Current experimental fluid dynamics lacks AI systems capable of end-to-end autonomous scientific discovery. Method: This work introduces the “AI Fluid Scientist” framework—a large language model–driven multi-agent system integrating virtual–physical interaction, human-in-the-loop collaboration, programmable recirculating water tunnel control, robotic experimental platforms, and neural-network-based physical modeling. It enables a closed-loop workflow spanning hypothesis generation, experimental design, automated execution, data analysis, and scientific paper drafting. Contributions/Results: To our knowledge, this is the first demonstration of fully autonomous, end-to-end scientific discovery in experimental fluid mechanics.

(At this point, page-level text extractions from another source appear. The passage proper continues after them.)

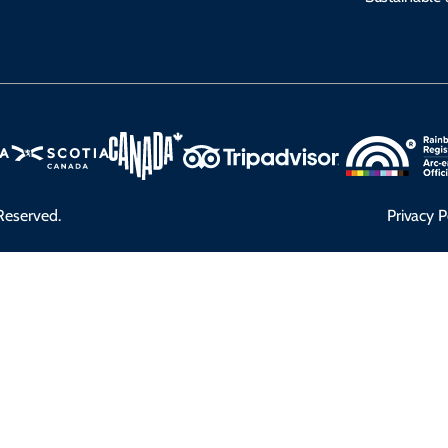
Reserved.
Privacy P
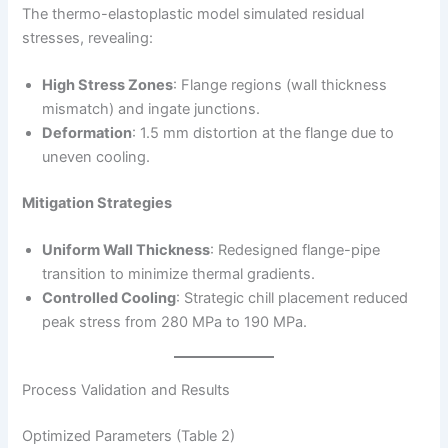
The thermo-elastoplastic model simulated residual
stresses, revealing:
High Stress Zones
: Flange regions (wall thickness
mismatch) and ingate junctions.
Deformation
: 1.5 mm distortion at the flange due to
uneven cooling.
Mitigation Strategies
Uniform Wall Thickness
: Redesigned flange-pipe
transition to minimize thermal gradients.
Controlled Cooling
: Strategic chill placement reduced
peak stress from 280 MPa to 190 MPa.
Process Validation and Results
Optimized Parameters (Table 2)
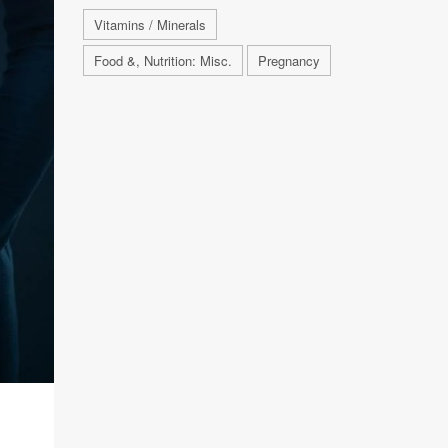
Vitamins / Minerals
Food &, Nutrition: Misc.
Pregnancy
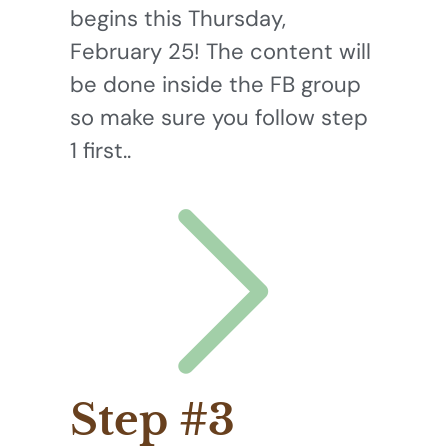
begins this Thursday,
February 25! The content will
be done inside the FB group
so make sure you follow step
1 first..
Step #3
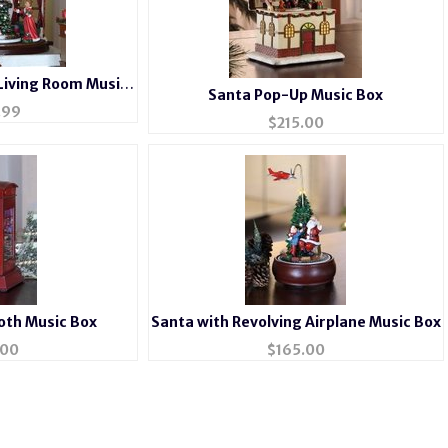
Living Room Music
Santa Pop-Up Music Box
x
.99
$
215.00
oth Music Box
Santa with Revolving Airplane Music Box
.00
$
165.00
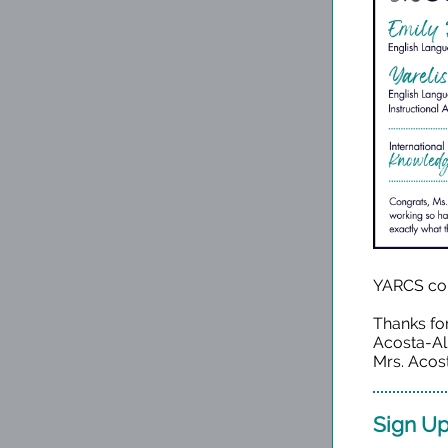
YARCS co
Thanks fo
Acosta-Al
Mrs. Acost
Sign Up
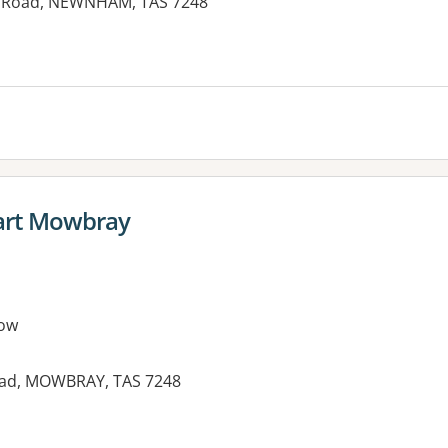
n Road, NEWNHAM, TAS 7248
art Mowbray
ow
Road, MOWBRAY, TAS 7248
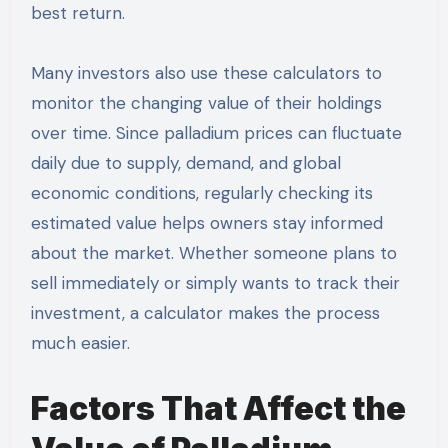
best return.
Many investors also use these calculators to
monitor the changing value of their holdings
over time. Since palladium prices can fluctuate
daily due to supply, demand, and global
economic conditions, regularly checking its
estimated value helps owners stay informed
about the market. Whether someone plans to
sell immediately or simply wants to track their
investment, a calculator makes the process
much easier.
Factors That Affect the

Neural-network–based physical law fitting achieves 31% higher accuracy than polynomial regression. The system successfully reproduces canonical results (e.g., lock-in error <4%), accurately captures critical spacing trends, and conducts hundreds of autonomous experiments—substantially enhancing research efficiency, reproducibility, and scalability.

The integration of artificial intelligence into experimental fluid mechanics promises to accelerate discovery, yet most AI applications remain narrowly focused on numerical studies. This work proposes an AI Fluid Scientist framework that autonomously executes the complete experimental workflow: hypothesis generation, experimental design, robotic execution, data analysis, and manuscript preparation. We validate this through investigation of vortex-induced vibration (VIV) and wake-induced vibration (WIV) in tandem cylinders. Our work has four key contributions: (1) A computer-controlled circulating water tunnel (CWT) with programmatic control of flow velocity, cylinder position, and forcing parameters (vibration frequency and amplitude) with data acquisition (displacement, force, and torque). (2) Automated experiments reproduce literature benchmarks (Khalak and Williamson [1999] and Assi et al. [2013, 2010]) with frequency lock-in within 4% and matching critical spacing trends. (3) The framework with Human-in-the-Loop (HIL) discovers more WIV amplitude response phenomena, and uses a neural network to fit physical laws from data, which is 31% higher than that of polynomial fitting. (4) The framework with multi-agent with virtual-real interaction system executes hundreds of experiments end-to-end, which automatically completes the entire process of scientific research from hypothesis generation, experimental design, experimental execution, data analysis, and manuscript preparation. It greatly liberates human researchers and improves study efficiency, providing new paradigm for the development and research of experimental fluid mechanics.